By his theory of capitalist dynamics, there is a systematic tendency for
the productivity of direct (or effective) and indirect (or capital) labor
to increase; the FROP theory underestimates the potentialities in the
saving of capital (Brenner does not contest however the theory of the
rising minimum size of capitalist establishments which is of course
distinct from the theory of tendency for a rising OCC).

The real output capital ratio rises no less than output labor ratio. What
brings the profit rate down for Brenner is the fall in the nominal output
capital ratio due to international competition.

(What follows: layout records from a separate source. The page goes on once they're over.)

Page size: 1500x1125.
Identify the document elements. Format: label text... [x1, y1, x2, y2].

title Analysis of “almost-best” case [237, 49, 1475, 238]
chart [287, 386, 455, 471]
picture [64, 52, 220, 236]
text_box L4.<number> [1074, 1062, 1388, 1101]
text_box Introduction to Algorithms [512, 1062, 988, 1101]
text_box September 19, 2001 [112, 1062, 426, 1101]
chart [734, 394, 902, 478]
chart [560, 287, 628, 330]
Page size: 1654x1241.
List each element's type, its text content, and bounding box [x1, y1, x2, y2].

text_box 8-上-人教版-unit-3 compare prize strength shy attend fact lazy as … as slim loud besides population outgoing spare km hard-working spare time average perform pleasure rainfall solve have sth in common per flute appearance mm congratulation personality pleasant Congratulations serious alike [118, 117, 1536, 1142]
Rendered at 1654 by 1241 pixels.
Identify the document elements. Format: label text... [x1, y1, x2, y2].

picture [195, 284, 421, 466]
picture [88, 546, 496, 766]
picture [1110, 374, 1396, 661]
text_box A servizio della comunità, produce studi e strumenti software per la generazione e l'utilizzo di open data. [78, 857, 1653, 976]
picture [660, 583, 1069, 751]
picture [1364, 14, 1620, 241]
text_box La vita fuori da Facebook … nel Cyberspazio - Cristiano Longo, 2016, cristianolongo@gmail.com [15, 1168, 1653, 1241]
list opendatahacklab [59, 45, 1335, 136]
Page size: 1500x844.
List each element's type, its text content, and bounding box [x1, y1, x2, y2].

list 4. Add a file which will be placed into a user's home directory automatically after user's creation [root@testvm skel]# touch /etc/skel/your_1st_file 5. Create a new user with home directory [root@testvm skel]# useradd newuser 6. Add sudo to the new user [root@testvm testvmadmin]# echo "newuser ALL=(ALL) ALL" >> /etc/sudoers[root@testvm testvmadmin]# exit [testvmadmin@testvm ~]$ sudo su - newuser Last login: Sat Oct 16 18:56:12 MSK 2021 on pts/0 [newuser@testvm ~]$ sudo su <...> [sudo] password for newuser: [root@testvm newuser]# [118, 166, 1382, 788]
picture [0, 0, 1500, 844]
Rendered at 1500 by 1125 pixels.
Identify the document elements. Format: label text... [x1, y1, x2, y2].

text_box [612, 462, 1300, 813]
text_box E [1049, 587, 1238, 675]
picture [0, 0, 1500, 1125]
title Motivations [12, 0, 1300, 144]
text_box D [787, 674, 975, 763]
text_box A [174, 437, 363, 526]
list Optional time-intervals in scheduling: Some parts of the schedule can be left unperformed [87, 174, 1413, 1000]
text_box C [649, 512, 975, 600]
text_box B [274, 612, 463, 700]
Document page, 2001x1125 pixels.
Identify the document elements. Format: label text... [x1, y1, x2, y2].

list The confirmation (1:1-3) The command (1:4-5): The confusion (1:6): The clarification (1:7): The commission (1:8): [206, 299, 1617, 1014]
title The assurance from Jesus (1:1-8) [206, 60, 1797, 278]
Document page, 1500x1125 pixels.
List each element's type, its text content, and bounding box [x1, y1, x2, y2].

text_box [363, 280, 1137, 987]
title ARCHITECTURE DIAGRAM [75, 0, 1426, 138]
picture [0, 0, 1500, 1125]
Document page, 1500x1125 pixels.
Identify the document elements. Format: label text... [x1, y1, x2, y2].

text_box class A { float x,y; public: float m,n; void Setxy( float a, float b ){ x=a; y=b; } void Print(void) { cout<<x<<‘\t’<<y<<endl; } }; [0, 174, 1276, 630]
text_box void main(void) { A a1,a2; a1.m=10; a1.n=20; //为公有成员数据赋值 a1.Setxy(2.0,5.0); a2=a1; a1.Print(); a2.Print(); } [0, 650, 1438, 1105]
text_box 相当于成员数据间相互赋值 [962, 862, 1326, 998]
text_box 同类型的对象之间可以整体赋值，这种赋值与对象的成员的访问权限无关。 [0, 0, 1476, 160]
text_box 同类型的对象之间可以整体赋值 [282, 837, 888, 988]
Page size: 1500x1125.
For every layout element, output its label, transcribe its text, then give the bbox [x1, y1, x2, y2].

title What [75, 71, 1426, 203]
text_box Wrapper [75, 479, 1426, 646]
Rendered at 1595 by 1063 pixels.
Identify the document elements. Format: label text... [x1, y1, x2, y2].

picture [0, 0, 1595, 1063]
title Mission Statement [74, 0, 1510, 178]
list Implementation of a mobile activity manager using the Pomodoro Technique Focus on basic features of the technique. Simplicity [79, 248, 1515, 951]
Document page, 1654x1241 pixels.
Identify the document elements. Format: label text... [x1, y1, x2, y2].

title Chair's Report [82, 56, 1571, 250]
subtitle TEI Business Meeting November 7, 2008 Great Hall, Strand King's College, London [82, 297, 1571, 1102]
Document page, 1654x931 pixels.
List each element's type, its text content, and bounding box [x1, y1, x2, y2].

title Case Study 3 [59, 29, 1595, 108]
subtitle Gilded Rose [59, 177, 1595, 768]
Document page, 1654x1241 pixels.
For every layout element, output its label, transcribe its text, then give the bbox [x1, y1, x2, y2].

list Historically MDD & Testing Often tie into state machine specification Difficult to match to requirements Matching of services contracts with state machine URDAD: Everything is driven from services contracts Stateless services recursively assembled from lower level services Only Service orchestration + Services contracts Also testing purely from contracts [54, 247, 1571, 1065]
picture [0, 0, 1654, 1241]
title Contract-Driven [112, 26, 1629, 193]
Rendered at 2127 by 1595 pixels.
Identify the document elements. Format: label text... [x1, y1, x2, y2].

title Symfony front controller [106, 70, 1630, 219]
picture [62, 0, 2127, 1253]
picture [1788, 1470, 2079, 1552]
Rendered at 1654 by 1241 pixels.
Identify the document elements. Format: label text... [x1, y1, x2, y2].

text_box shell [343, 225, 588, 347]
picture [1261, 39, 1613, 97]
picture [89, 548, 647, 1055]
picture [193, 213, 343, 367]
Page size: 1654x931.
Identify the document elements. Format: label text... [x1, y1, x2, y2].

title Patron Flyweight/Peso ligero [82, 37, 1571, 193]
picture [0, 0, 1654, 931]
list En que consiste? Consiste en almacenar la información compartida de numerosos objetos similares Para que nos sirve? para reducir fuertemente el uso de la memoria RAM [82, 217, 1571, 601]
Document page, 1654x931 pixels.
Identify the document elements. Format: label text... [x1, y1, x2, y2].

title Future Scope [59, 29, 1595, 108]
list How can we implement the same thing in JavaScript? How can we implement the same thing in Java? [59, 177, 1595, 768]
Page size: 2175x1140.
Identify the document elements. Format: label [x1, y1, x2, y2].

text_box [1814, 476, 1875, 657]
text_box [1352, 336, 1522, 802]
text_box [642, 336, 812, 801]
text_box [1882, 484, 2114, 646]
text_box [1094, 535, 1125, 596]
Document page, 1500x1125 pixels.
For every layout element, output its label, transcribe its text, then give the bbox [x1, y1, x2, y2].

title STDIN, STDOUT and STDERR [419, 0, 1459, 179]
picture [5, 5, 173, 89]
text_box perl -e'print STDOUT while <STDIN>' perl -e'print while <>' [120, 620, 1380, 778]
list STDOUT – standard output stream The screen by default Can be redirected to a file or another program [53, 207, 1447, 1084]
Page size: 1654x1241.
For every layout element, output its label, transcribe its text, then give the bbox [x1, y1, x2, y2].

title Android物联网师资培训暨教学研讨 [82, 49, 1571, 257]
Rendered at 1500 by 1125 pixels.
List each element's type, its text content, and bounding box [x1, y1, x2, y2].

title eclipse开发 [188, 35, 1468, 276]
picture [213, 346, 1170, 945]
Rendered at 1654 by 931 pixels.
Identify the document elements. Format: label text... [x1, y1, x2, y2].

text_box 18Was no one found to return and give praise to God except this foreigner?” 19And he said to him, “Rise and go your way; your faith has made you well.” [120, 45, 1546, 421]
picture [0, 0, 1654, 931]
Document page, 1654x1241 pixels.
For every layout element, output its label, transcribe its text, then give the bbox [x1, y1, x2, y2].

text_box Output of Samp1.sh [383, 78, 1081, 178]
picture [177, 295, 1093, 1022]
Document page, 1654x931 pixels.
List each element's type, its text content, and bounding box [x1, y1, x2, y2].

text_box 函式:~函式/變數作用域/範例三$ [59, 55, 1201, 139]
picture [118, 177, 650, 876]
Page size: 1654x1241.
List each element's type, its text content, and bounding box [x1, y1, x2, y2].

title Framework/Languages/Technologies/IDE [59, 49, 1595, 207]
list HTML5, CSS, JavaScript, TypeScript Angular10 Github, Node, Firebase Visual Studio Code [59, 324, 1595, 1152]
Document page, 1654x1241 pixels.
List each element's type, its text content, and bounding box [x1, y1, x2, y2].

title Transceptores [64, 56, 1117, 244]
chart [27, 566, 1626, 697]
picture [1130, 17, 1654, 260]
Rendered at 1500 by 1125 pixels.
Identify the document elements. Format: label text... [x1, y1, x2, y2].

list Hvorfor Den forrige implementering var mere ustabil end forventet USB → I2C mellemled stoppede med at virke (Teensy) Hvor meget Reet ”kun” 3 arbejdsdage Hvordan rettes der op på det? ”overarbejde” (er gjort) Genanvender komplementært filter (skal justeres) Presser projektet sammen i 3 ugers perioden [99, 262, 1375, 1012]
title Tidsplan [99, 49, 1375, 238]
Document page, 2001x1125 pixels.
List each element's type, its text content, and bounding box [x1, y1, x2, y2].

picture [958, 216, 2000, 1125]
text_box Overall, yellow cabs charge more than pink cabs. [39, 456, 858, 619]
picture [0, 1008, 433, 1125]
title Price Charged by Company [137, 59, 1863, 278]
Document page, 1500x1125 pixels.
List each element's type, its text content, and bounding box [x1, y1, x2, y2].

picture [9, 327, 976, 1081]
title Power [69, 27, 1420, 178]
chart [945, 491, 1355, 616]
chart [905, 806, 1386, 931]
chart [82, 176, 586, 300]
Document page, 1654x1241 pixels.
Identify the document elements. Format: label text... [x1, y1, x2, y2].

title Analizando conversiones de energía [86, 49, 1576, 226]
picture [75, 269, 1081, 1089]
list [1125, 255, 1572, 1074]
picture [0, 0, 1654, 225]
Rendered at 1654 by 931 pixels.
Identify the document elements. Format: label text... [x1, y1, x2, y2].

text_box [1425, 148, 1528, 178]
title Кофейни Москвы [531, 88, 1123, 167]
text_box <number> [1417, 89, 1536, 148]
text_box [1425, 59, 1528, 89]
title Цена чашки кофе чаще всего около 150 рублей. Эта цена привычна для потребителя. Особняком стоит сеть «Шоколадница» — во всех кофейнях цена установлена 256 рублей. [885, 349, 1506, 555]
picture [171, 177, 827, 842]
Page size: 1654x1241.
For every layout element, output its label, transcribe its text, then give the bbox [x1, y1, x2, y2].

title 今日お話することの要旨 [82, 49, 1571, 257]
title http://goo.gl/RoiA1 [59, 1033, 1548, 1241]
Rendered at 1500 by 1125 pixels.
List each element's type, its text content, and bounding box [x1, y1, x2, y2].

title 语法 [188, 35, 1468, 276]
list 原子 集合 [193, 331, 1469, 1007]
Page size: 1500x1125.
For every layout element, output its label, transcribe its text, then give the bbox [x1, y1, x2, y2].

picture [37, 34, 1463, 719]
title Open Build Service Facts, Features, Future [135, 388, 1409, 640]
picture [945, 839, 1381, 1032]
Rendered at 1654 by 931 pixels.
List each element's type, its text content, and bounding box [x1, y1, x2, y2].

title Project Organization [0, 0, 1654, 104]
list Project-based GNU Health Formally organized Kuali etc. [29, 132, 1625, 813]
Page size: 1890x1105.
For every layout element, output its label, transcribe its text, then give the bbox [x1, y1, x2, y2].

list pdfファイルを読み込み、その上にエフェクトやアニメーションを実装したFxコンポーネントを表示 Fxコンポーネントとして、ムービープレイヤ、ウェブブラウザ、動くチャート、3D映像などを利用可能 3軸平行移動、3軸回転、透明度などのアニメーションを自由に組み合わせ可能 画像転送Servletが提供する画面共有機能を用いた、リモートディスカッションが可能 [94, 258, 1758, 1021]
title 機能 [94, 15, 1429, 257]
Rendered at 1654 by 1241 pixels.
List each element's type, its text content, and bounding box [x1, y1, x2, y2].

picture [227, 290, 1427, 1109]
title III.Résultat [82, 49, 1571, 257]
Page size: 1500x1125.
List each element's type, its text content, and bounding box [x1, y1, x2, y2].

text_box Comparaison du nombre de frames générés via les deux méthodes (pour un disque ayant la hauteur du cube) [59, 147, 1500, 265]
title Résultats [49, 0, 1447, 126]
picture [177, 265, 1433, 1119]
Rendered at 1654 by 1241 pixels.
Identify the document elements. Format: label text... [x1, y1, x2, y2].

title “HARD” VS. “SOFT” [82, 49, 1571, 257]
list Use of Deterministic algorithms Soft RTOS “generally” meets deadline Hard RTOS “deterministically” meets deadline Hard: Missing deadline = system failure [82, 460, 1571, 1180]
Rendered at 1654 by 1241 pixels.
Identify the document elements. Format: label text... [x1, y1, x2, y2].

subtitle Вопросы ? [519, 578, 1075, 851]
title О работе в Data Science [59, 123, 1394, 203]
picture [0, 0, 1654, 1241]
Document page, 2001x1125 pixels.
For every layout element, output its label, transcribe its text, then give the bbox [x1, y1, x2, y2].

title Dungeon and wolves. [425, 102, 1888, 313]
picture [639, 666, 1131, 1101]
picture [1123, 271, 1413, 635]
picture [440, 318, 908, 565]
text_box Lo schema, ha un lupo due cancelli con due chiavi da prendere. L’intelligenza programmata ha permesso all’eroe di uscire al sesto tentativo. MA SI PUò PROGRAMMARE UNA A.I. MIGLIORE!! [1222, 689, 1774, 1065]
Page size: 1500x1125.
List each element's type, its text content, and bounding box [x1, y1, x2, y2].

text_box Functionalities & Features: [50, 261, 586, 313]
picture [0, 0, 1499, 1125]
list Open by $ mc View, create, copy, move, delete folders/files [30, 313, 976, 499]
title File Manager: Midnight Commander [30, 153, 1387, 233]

>at which they were purchased and installed. In a picturesque im-
>age commonly used in growth economics, the capital stock consists
>of vintages of capital goods. At any moment in time, the earliest
>vintages are becoming non-operational, and more-or-less fully de-
>preciated. Existing firms will therefore not sit still to be
>fleeced by cost-cutters. They will move aggressively themselves
>to replace the retiring portions of their capital stocks with the
>latest-vintage (cutting-edge) equipment. They may even force-re-
>tire larger portions of their capital stocks, to keep the average
>age of their equipment low and its average productivity high.

For Brenner aggressive retirement of high cost capacity by age heavy firms
can only be forced by recessions that he implies must become deeper and
wider as well.

> Price decreases will normally
>increase the size of the market, allowing some room for both cost-
>cutters and existing firms.

For Brenner, the problem is just that there is enough room for the high
cost producers to continue to exist.

Perhaps even more important, his ar-
>gument greatly underestimates capital mobility across lines, or
>sectors.

With their existing lines of credit, high cost firms will command capital
to maintain their circulating costs, but being inefficient, they will
ensure a lower general rate of return and a slow down.

>It is, however, ironic that the principle critic of neo-Smithian
>Marxism as applied to the feudalism-to-capitalism transition in
>Europe, should produce a truly neo-Smithian competition-spoiling-
>the-market explanation of world capitalist turbulence in the pres-
>ent.

Yes, ironic indeed. Well here is Brenner's "Smithean" mark up theory of
profit: " As with the mfg profit rate, to understand (most of) the
contribution of the fall in mfg output capital ratio to the fall in mfg
profitability between 1965 and 1973, it is necesary to understand why mfg
were so much less able to mark up over costs than were their counterparts
outside mfg." p. 102 And: "Since what lay behind that fall [of the nominal
output capital ratio] was the inability of output prices to keep up with
the growth of capital stock prices, it seems reasonable at least to advance
the hypothesis that what caused a good part of the delcine was once
again...an inability of mfgers to mark up sufficiently over costs due to
intl mfg over capacity and over-production." p.136

> Concluding, I return to the Tower of Babel theme. Historians
>and philosophers and political scientists (and others) should be
>welcomed into the house of political economy.